> **資料への設問**:
1) プラチナ相場の週報をもとに、次の問いにそれぞれ答えよ。
(a) 先週のプラチナ相場は何ドル近辺で始まったか。
(b) 米国の冴えない経済指標を受けて、相場は何ドル近辺まで上昇したか。
(c) 週末に何の発表を受けて、FRBの利下げ期待が後退したか。
2) 次の各文がプラチナ相場の週報の内容と一致するかを判定せよ。判定の根拠となる語句は、プラチナ相場の週報から原文のまま引用すること。
(a) 週初、米国はメキシコへの懲罰的な関税を無期限で停止すると発表した。
(b) 820ドル近辺まで上昇した後、割高感による売りは出なかった。
(c) プラチナ相場は900ドル台で越週した。
3) プラチナ相場の週報のうち、「週報(6/10〜6/14)2019年06月18日 10時00分」から「台中盤まで下落して越週した。」までの部分を一字一句違えずに書き写せ。

> **掲載本文**:
·····
マーケット市況情報

2019年06月18日 10時00分

週報(6/10〜6/14)2019年06月18日 10時00分

800ドル近辺でスタートした先週のプラチナ相場は、週初米国のメキシコへの懲罰的な関税を無期限で停止するとの発表から、金相場や銀相場が下落した一方、株高を好感した買いも入ったことで805ドルを挟んだ往来相場となった。その後、米国の冴えない経済指標がFRBに対する利下げ期待を高めたことで820ドル近辺まで上昇したものの、割高感から売られたこともあり、売買が交錯し815ドルを挟んだ水準で推移した。週末の米小売売上高の発表を受けて、FRBの利下げ期待が後退したことに伴い、価格上昇を支えてきた利下げ期待が剥落したことで800ドル台中盤まで下落して越週した。
·····
> **検討用データ**:
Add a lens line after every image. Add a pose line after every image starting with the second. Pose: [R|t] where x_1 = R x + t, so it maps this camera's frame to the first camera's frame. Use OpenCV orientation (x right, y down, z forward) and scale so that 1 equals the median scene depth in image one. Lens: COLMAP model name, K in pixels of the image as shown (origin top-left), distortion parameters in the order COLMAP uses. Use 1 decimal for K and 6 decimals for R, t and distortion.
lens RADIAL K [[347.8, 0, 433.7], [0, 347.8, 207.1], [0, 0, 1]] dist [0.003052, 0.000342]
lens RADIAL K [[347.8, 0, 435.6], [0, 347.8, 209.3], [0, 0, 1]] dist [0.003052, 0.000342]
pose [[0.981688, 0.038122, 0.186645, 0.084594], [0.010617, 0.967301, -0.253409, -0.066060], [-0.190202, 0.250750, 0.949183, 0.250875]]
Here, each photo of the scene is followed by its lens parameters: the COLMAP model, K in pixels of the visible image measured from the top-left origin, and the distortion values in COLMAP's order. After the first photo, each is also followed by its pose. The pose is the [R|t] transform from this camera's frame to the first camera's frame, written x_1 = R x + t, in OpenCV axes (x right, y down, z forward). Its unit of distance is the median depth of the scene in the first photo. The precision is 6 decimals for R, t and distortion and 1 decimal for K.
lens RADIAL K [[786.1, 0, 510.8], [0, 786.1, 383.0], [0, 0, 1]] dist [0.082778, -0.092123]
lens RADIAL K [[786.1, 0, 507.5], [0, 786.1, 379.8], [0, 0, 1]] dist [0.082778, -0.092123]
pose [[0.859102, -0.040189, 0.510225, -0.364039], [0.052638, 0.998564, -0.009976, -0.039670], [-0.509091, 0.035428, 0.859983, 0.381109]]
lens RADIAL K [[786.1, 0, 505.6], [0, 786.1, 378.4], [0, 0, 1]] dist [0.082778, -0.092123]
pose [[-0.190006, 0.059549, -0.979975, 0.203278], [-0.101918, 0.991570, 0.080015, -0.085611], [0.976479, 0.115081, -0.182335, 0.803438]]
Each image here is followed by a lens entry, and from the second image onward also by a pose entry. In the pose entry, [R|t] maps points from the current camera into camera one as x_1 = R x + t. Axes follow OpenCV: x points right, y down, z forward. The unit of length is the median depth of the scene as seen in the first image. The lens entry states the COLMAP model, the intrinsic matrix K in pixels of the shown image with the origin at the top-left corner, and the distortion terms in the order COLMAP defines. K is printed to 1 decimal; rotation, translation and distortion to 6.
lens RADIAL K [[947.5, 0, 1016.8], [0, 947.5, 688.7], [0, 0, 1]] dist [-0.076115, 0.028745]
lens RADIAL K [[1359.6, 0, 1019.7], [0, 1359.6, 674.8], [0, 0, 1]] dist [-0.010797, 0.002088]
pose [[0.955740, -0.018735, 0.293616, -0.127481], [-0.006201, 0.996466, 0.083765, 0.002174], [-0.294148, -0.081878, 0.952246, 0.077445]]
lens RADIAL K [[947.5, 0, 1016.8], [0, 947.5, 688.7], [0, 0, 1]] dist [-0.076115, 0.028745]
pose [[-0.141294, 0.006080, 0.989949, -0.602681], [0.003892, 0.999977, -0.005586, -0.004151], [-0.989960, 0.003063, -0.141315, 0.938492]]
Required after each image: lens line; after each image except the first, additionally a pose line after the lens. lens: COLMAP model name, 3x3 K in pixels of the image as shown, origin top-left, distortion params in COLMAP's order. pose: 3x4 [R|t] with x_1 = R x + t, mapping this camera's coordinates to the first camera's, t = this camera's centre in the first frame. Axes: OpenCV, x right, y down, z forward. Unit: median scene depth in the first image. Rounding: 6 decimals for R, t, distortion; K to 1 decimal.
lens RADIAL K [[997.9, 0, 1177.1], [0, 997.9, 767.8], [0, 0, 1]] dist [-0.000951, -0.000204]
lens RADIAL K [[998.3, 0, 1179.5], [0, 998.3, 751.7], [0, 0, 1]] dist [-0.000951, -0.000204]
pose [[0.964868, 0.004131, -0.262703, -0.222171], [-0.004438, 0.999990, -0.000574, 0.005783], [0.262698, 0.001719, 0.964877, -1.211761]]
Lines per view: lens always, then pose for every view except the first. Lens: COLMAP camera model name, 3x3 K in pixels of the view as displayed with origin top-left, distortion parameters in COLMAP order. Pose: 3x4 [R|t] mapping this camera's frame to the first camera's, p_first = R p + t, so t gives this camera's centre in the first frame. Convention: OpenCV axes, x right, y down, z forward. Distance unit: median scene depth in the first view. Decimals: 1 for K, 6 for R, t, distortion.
·····
> **設問ごとの解答**:
1)
(a) 800ドル近辺
(b) 820ドル近辺
(c) 米小売売上高

2)
(a) はい。「週初米国のメキシコへの懲罰的な関税を無期限で停止するとの発表から」
(b) いいえ。「割高感から売られたこともあり」
(c) いいえ。「800ドル台中盤まで下落して越週した」

3)
週報(6/10〜6/14)2019年06月18日 10時00分

800ドル近辺でスタートした先週のプラチナ相場は、週初米国のメキシコへの懲罰的な関税を無期限で停止するとの発表から、金相場や銀相場が下落した一方、株高を好感した買いも入ったことで805ドルを挟んだ往来相場となった。その後、米国の冴えない経済指標がFRBに対する利下げ期待を高めたことで820ドル近辺まで上昇したものの、割高感から売られたこともあり、売買が交錯し815ドルを挟んだ水準で推移した。週末の米小売売上高の発表を受けて、FRBの利下げ期待が後退したことに伴い、価格上昇を支えてきた利下げ期待が剥落したことで800ドル台中盤まで下落して越週した。